ここに一冊の書物がある。外題(げだい)を角書き(つのがき)に『異国遍路』と田の字型に四文字刻んで、本題を『旅藝人始末書』と記されている。著者は別府亀の井ホテルの経営者で宮岡謙二という人である。当初『異国遍歴死面列伝』として昭和二十九年に私家版が少部数刊行され、昭和三十四年に修道社より公刊されたこの本は、幕末から大正末年に至る、有名無名を問わない旅芸人を中心とした日本人の海外渡航列伝である。後に中公文庫に収められ、現代では手軽に読むことが可能になった。好事家の書物にありがちな資料の杜撰(ずさん)さや偏屈さは見られず、アカデミズムがとうてい及ばぬ造詣の深さと、現在では誰も書けなくなった軽妙にして洒楽(しゃらく)な戯作文に裏打ちされた、痛快きわまりない日本人列伝である。海外渡航に関する三千巻にものぼる書物からの知識の集積であるが、それだけに終らず痛切な庶民論や日本と東洋・西洋の関係を深く考察した卓抜な日本人論にも成っている。この手の本としてはおそらく空前絶後のもので、私には神か悪魔でもなければこれほどの本は著せないとすら思われる編年記である。登場する曲芸団つまり現在のサーカスの芸人達、手妻使いつまり手品師、相撲取りなどのスポーツマン、主として邦楽を中心とする音楽家達、講談・浪花節語りなどの寄席芸人、大道芸などを含めた雑芸人、そして万国博などのコンパニオンとして派遣されるの多かった芸者達……。
----
• [設問 A]: リストのうち、「Give the centreline」を含む行から始めて「road 3 (residential): [(171,449),(209,281)]」を含む行で終わる範囲(両端を含む)を、列名を「指示」と「回答」とする2列のCSVに変換してください。1件につき1行とし、各フィールドは改行を空白に置き換えたうえで二重引用符で囲んでください。

• [元データ]:
----
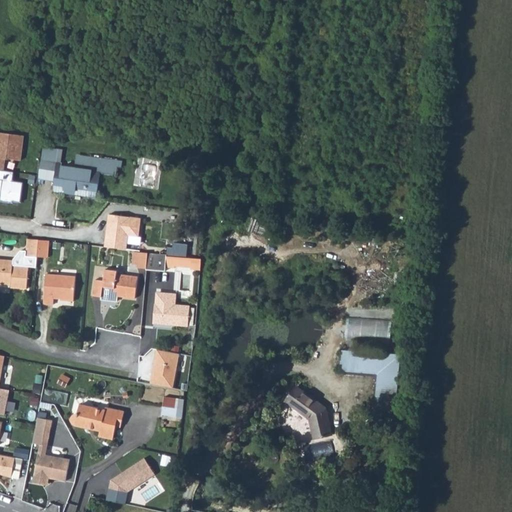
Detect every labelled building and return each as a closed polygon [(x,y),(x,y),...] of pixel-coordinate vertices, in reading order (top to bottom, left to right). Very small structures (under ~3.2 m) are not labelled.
[(19,135),(0,131),(0,169),(4,170),(6,158),(21,160),(23,143),(18,142),(19,135)] [(56,177),(55,188),(86,192),(86,196),(97,197),(101,172),(103,159),(89,157),(89,161),(86,160),(86,165),(77,164),(77,169),(57,166),(58,160),(42,158),(40,175),(56,177)] [(103,159),(101,172),(113,174),(116,161),(103,159)] [(14,172),(4,170),(0,169),(0,179),(3,180),(1,196),(0,201),(13,203),(13,202),(21,203),(24,183),(13,181),(14,172)] [(55,188),(54,191),(60,192),(86,196),(86,192),(55,188)] [(142,217),(107,212),(103,246),(126,249),(128,235),(140,236),(142,217)] [(26,256),(37,257),(38,241),(28,240),(26,256)] [(38,241),(37,257),(47,258),(49,242),(38,241)] [(138,260),(137,267),(147,268),(148,252),(139,251),(138,260)] [(148,252),(147,268),(163,270),(163,265),(175,267),(175,264),(192,266),(192,268),(200,270),(201,260),(176,256),(148,252)] [(0,280),(11,282),(11,285),(11,287),(27,288),(29,267),(13,266),(13,260),(0,259),(0,280)] [(101,299),(116,300),(117,295),(135,296),(137,275),(115,273),(115,270),(103,269),(102,281),(94,280),(93,296),(102,296),(101,299)] [(46,274),(44,304),(53,304),(54,298),(74,300),(76,276),(46,274)] [(158,291),(155,322),(188,325),(190,306),(176,305),(177,292),(158,291)] [(155,364),(152,385),(174,389),(180,354),(160,350),(157,365),(155,364)] [(376,423),(394,425),(401,357),(344,351),(342,371),(379,374),(376,423)] [(297,387),(287,401),(311,419),(315,438),(332,435),(326,407),(297,387)] [(11,391),(0,388),(0,414),(6,416),(11,391)] [(166,397),(163,414),(176,416),(179,400),(166,397)] [(72,417),(72,420),(72,423),(75,425),(82,426),(101,431),(100,436),(113,439),(116,426),(122,427),(125,412),(106,407),(105,410),(80,404),(79,414),(74,415),(72,417)] [(55,419),(38,416),(33,443),(41,445),(34,481),(48,484),(49,478),(67,482),(72,456),(49,452),(55,419)] [(18,449),(16,457),(29,460),(30,451),(18,449)] [(0,455),(0,474),(12,478),(16,458),(0,455)] [(111,478),(106,500),(126,504),(129,491),(157,473),(146,456),(111,478)]
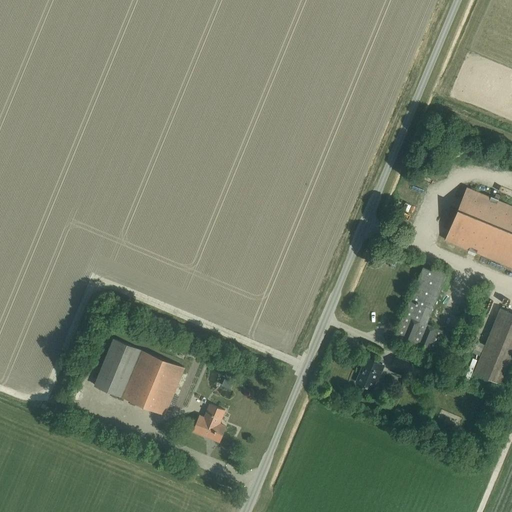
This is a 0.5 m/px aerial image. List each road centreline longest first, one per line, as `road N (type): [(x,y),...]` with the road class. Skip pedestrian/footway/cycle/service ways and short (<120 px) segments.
road 1 (unclassified): [(245,511),(451,0)]
road 2 (track): [(257,482),(96,405),(0,388)]
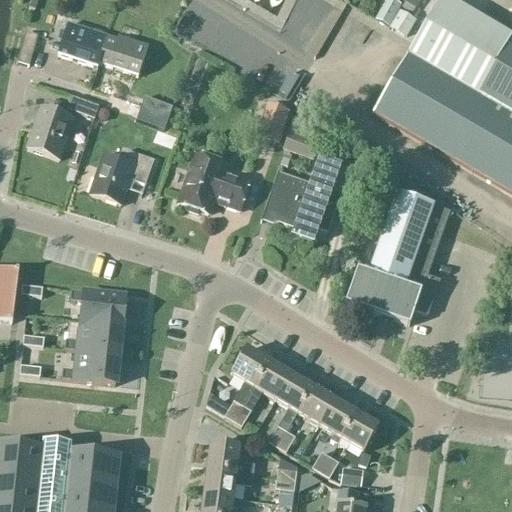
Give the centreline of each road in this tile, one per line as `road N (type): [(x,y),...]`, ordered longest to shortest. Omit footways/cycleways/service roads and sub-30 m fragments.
road 1 (residential): [(425,403),(209,281)]
road 2 (residential): [(209,281),(0,213)]
road 3 (residential): [(171,449),(209,281)]
road 4 (residential): [(171,449),(18,432)]
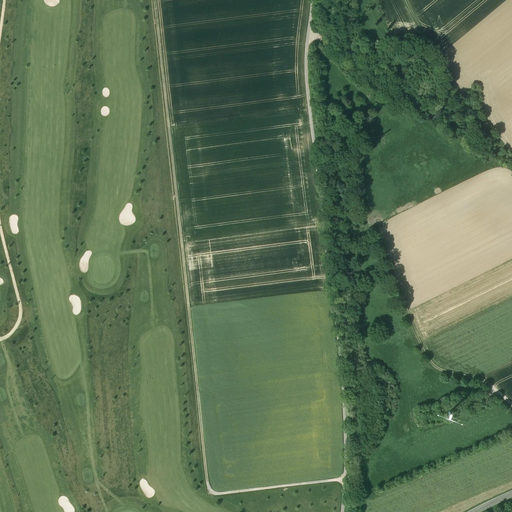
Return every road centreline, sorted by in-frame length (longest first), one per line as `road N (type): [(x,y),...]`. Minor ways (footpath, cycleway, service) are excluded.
road 1 (track): [(344,479),(212,493),(155,0)]
road 2 (track): [(342,511),(345,399),(308,100),(312,0)]
road 3 (track): [(307,38),(325,43),(381,97),(454,128),(511,166)]
road 4 (track): [(378,228),(432,366),(485,384),(511,406)]
road 5 (track): [(409,0),(480,126),(511,157)]
road 6 (track): [(0,338),(13,330),(20,305),(0,223)]
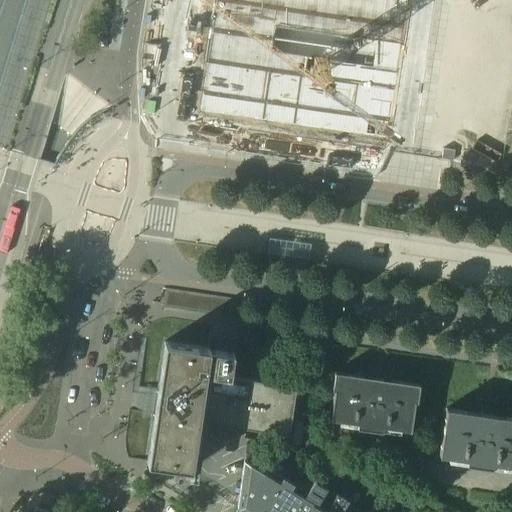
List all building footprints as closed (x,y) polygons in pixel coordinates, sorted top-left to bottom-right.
[(214,0),(199,116),(384,142),(403,0),(214,0)] [(166,287),(162,308),(163,308),(232,319),(305,330),(308,307),(308,305),(511,335),(511,216),(365,195),(208,172),(204,171),(182,168),(177,195),(177,200),(170,240),(169,245),(164,279),(163,283),(168,284),(171,285),(235,294),(234,296),(234,297),(166,287)] [(230,376),(234,352),(236,338),(217,335),(215,349),(165,342),(147,463),(191,469),(199,421),(289,435),(297,386),(230,376)] [(334,389),(330,419),(332,419),(332,424),(357,428),(383,432),(408,435),(408,430),(410,431),(417,384),(334,372),(334,373),(335,373),(333,388),(334,389)] [(511,470),(511,417),(446,408),(439,456),(442,456),(441,460),(466,464),(511,470)] [(245,511),(261,511),(282,477),(287,470),(274,461),(269,469),(266,474),(244,461),(238,507),(245,511)] [(292,483),(282,477),(261,511),(294,511),(307,492),(310,486),(296,478),(292,483)] [(307,492),(294,511),(325,511),(333,501),(336,495),(325,488),(326,487),(314,480),(310,486),(307,492)] [(356,511),(358,510),(347,504),(349,501),(337,494),(336,495),(333,501),(325,511),(356,511)]
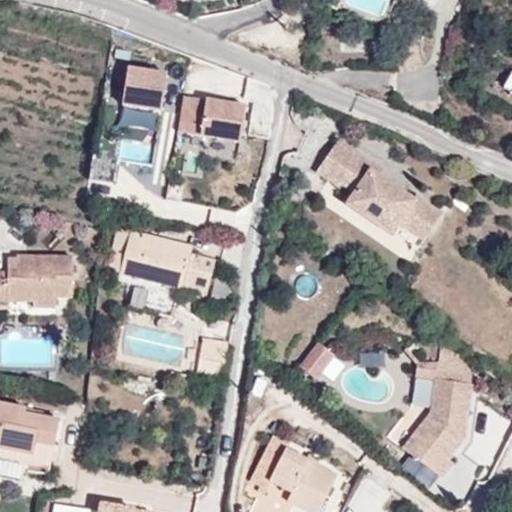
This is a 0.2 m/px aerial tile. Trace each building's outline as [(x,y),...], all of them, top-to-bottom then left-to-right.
[(166,76),(128,69),(121,106),(160,112),(166,76)] [(239,141),(245,108),(183,98),(177,134),(237,144),(239,141)] [(416,198),(413,202),(378,178),(382,172),(337,141),(316,172),(352,197),(347,205),(391,235),(399,224),(424,241),(442,216),(416,198)] [(182,286),(207,292),(214,261),(190,256),(192,247),(116,229),(106,270),(182,289),(182,286)] [(55,297),(71,297),(72,259),(16,258),(16,261),(7,261),(7,275),(0,275),(0,300),(33,301),(33,307),(55,307),(55,297)] [(228,342),(202,338),(197,376),(223,379),(228,342)] [(317,343),(299,367),(315,380),(333,356),(317,343)] [(440,362),(439,363),(437,380),(463,384),(465,366),(452,362),(440,362)] [(430,414),(403,449),(441,478),(452,464),(448,461),(465,439),(472,385),(463,384),(437,380),(439,363),(417,363),(415,378),(435,380),(430,414)] [(172,373),(168,384),(188,389),(191,377),(172,373)] [(0,457),(24,463),(50,468),(59,421),(24,414),(25,409),(0,404),(0,457)] [(307,511),(318,511),(337,476),(316,466),(319,461),(308,456),(305,460),(286,450),(288,445),(272,437),(250,482),(259,487),(257,492),(262,495),(264,490),(269,482),(296,496),(292,504),(307,511)] [(0,475),(21,480),(24,463),(0,457),(0,475)] [(264,490),(292,504),(296,496),(269,482),(264,490)] [(101,493),(97,511),(157,511),(159,502),(101,493)]
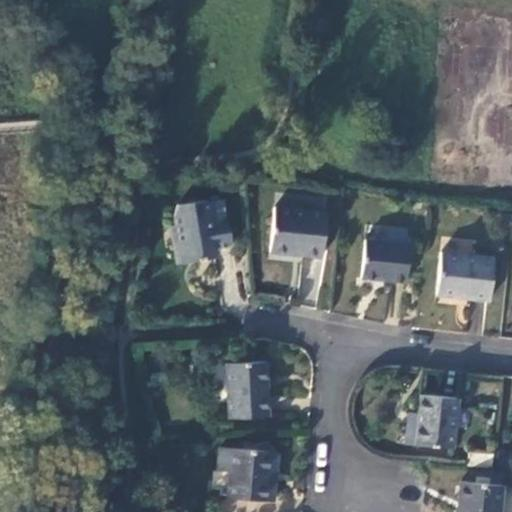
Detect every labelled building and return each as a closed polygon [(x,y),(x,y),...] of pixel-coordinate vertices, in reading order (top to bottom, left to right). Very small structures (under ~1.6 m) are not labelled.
[(212,246),(230,243),(225,215),(223,215),(220,197),(203,200),(203,199),(176,203),(171,215),(172,222),(175,239),(168,240),(172,262),(199,258),(198,253),(210,251),(213,250),(212,246)] [(323,212),(270,207),(266,253),(285,254),(285,251),(296,252),(296,256),(319,258),(323,212)] [(165,224),(168,240),(175,239),(172,222),(165,224)] [(407,242),(361,238),(358,278),(403,282),(407,242)] [(491,258),(441,254),(436,297),(488,301),(491,258)] [(265,415),(261,361),(223,363),(224,418),(265,415)] [(453,448),(457,399),(419,395),(417,414),(415,444),(453,448)] [(406,444),(415,444),(417,414),(408,413),(406,444)] [(266,453),(215,447),(213,465),(227,467),(224,499),(267,503),(268,485),(263,485),(266,453)] [(271,454),(266,453),(263,485),(268,485),(271,454)] [(499,511),(503,484),(460,480),(456,511),(499,511)]
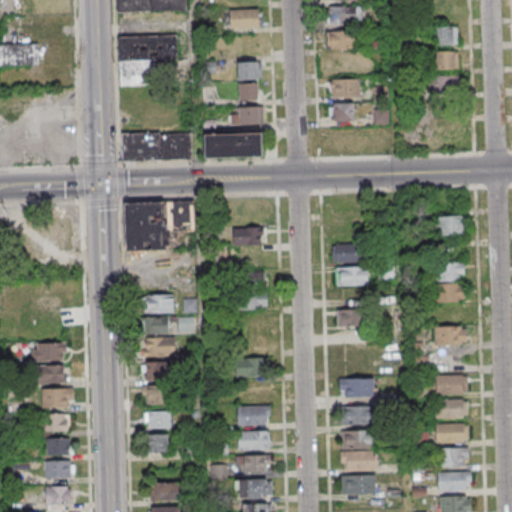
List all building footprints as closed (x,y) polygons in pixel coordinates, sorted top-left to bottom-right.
[(186,10),(186,0),(117,0),(118,12),(186,10)] [(361,24),(361,7),(330,7),(330,24),(361,24)] [(260,29),(260,9),(228,9),(228,29),(260,29)] [(434,27),(434,46),(457,46),(457,27),(434,27)] [(354,31),(326,31),(326,48),(354,48),(354,31)] [(177,84),(176,35),(118,35),(118,84),(177,84)] [(398,35),(398,50),(414,50),(414,35),(398,35)] [(370,42),(371,50),(381,49),(380,42),(370,42)] [(0,65),(38,65),(38,43),(0,43),(0,65)] [(436,52),(436,69),(456,69),(456,52),(436,52)] [(236,101),(259,101),(259,62),(236,62),(236,101)] [(428,76),(428,96),(459,96),(459,76),(428,76)] [(329,79),(329,97),(359,97),(359,79),(329,79)] [(354,103),(330,103),(330,121),(354,121),(354,103)] [(261,123),(261,107),(231,107),(231,123),(261,123)] [(375,124),(387,124),(387,111),(374,111),(375,124)] [(192,131),(121,132),(122,161),(192,160),(192,131)] [(262,132),(204,133),(204,158),(262,157),(262,132)] [(169,231),(195,231),(194,200),(124,201),(125,250),(170,250),(169,231)] [(465,235),(465,216),(436,216),(436,235),(465,235)] [(231,227),(231,245),(262,245),(262,227),(231,227)] [(360,261),(360,243),(335,243),(335,261),(360,261)] [(464,302),(464,261),(436,261),(436,302),(464,302)] [(368,267),(335,267),(335,285),(368,285),(368,267)] [(267,291),(245,291),(245,309),(267,309),(267,291)] [(173,312),(173,295),(144,295),(144,312),(173,312)] [(39,299),(40,319),(67,318),(66,299),(39,299)] [(364,309),(337,309),(337,326),(364,326),(364,309)] [(142,333),(169,333),(169,317),(142,317),(142,333)] [(466,326),(434,326),(434,345),(466,345),(466,326)] [(175,337),(142,337),(142,355),(175,355),(175,337)] [(65,361),(65,341),(33,341),(33,361),(65,361)] [(412,370),(428,370),(428,355),(412,355),(412,370)] [(236,377),(269,377),(269,358),(236,358),(236,377)] [(173,362),(145,362),(145,380),(173,380),(173,362)] [(41,383),(65,383),(65,366),(41,366),(41,383)] [(467,374),(434,374),(434,393),(467,393),(467,374)] [(339,378),(339,396),(376,396),(376,378),(339,378)] [(142,387),(142,405),(171,405),(171,387),(142,387)] [(72,389),(41,389),(41,408),(72,408),(72,389)] [(468,417),(468,399),(436,399),(436,417),(468,417)] [(373,424),(373,405),(341,405),(341,424),(373,424)] [(269,406),(236,406),(236,424),(269,424),(269,406)] [(145,412),(145,429),(171,429),(171,412),(145,412)] [(44,414),(44,433),(69,433),(69,414),(44,414)] [(469,423),(434,423),(434,441),(469,441),(469,423)] [(373,430),(340,430),(340,449),(373,449),(373,430)] [(269,431),(238,431),(238,450),(269,450),(269,431)] [(147,435),(147,453),(168,453),(168,435),(147,435)] [(46,456),(70,456),(70,438),(46,438),(46,456)] [(469,466),(468,447),(436,447),(436,466),(469,466)] [(341,451),(341,470),(374,470),(374,451),(341,451)] [(269,470),(269,455),(242,455),(242,470),(269,470)] [(44,478),(72,478),(72,461),(44,461),(44,478)] [(210,479),(227,479),(227,464),(210,464),(210,479)] [(437,471),(437,490),(470,490),(470,471),(437,471)] [(341,494),(375,494),(375,475),(341,475),(341,494)] [(271,498),(271,479),(236,479),(236,498),(271,498)] [(151,483),(151,501),(179,501),(179,483),(151,483)] [(44,505),(70,505),(70,487),(44,487),(44,505)] [(470,511),(470,495),(439,495),(438,511),(470,511)]
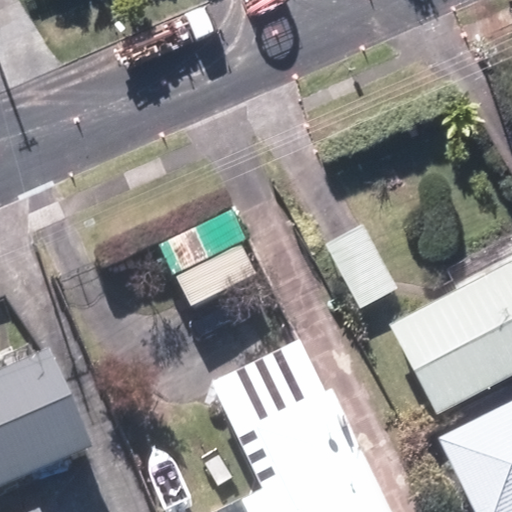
----
• [設問 B]: 抽出本文によれば、『旅藝人始末書』の著者はどのような人物ですか。

• [正解 A]:
指示,回答
"Give the centreline of each road in this tile, one per line as `road N (type): [(x,y),...]`, ordered longest to shortest. Omit footways/cycleways/service roads and sub-30 m fragments.","road 1 (residential): [(425,403),(209,281)] road 2 (residential): [(209,281),(0,213)] road 3 (residential): [(171,449),(209,281)]"

• [正解 B]: 別府亀の井ホテルの経営者である宮岡謙二という人です。